**Work required:** Return all lines of the listing below that carry the word "title".

**Exercise data:**
● ● ●
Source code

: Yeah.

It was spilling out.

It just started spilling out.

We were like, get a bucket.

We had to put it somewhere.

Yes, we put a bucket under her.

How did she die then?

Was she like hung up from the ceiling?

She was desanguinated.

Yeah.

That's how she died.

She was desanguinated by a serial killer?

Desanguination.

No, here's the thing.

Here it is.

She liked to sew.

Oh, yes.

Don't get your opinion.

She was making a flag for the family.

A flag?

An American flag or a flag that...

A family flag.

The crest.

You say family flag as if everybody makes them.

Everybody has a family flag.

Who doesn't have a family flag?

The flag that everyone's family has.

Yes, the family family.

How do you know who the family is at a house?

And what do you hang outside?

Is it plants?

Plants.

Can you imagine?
● ● ●
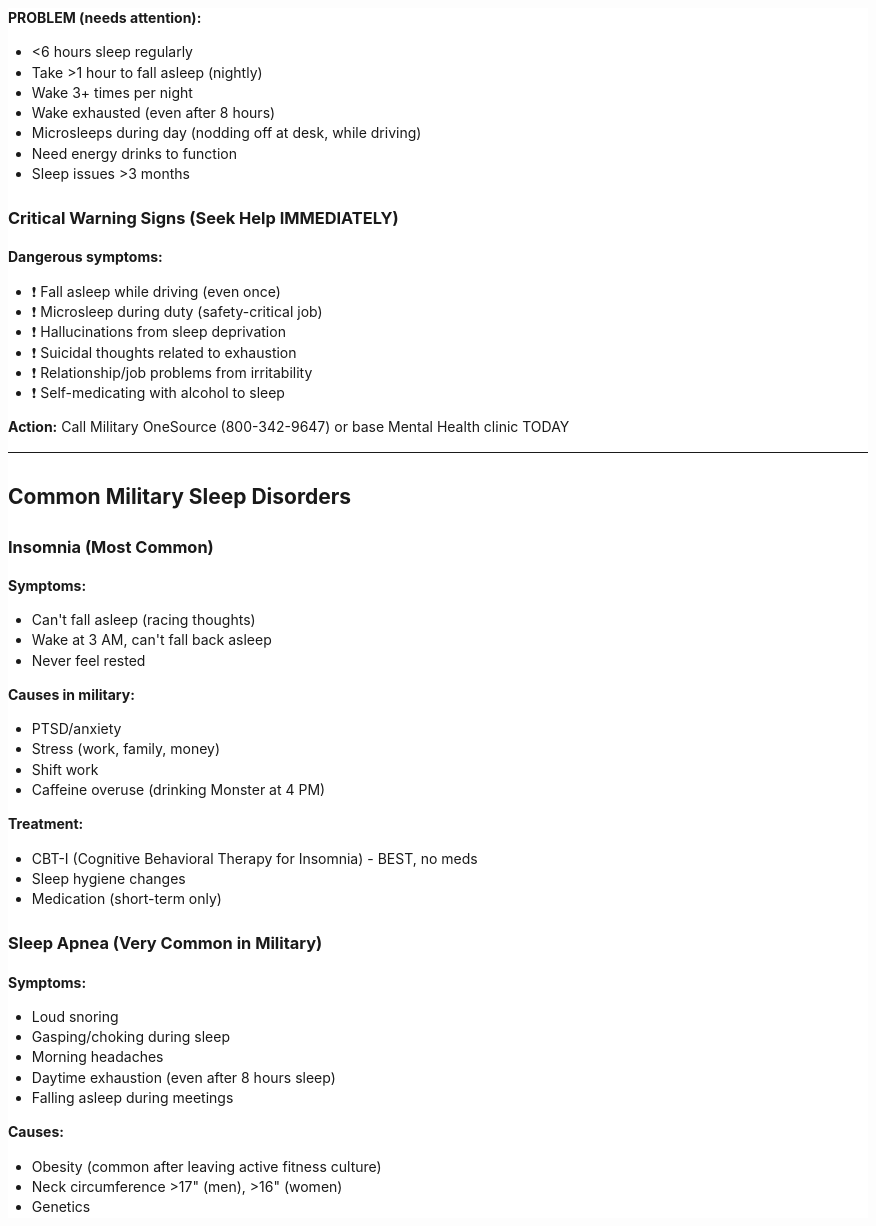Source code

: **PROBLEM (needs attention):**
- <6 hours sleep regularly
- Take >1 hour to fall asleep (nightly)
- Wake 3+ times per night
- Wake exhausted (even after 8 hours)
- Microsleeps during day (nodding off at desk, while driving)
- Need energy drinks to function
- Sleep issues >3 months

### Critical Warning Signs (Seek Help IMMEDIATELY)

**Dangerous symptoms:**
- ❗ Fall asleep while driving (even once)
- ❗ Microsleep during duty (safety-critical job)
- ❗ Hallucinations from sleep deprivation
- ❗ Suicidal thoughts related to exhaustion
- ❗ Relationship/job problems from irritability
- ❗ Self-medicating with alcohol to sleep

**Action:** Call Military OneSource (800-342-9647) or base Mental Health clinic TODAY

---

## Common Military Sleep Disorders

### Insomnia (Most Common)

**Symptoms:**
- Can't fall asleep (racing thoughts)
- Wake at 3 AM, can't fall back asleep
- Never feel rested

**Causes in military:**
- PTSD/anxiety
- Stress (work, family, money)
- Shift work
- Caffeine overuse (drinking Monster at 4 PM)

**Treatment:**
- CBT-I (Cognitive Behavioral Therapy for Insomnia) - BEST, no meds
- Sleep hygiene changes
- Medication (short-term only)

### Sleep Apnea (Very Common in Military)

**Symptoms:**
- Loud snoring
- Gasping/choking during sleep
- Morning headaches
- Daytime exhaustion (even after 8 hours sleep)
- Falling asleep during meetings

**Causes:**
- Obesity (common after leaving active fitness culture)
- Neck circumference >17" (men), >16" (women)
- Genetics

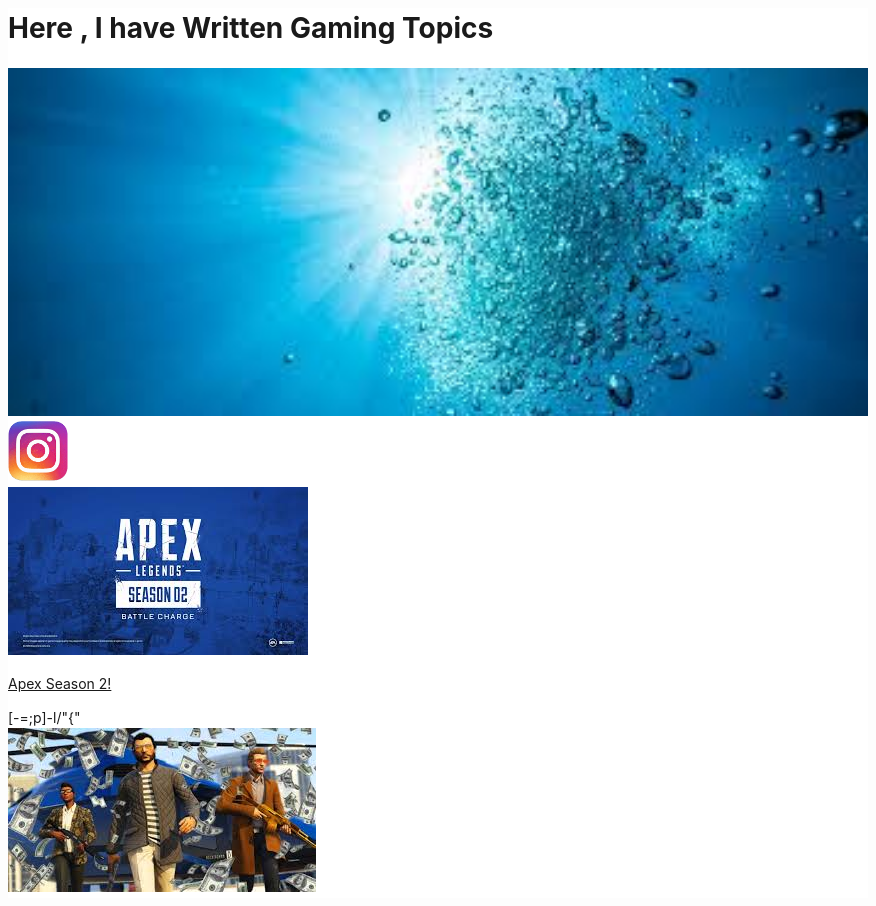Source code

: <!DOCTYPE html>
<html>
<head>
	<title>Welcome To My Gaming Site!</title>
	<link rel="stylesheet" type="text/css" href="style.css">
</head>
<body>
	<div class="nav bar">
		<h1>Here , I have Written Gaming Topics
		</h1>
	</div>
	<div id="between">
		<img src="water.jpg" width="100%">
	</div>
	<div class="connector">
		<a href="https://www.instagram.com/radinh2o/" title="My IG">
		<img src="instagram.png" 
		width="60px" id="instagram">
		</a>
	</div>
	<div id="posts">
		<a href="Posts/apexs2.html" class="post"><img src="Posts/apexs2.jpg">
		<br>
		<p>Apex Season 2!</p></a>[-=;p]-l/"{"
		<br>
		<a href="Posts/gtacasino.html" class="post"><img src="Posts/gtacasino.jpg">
● ● ●
**Response to the task:**
	<title>Welcome To My Gaming Site!</title>
		<a href="https://www.instagram.com/radinh2o/" title="My IG">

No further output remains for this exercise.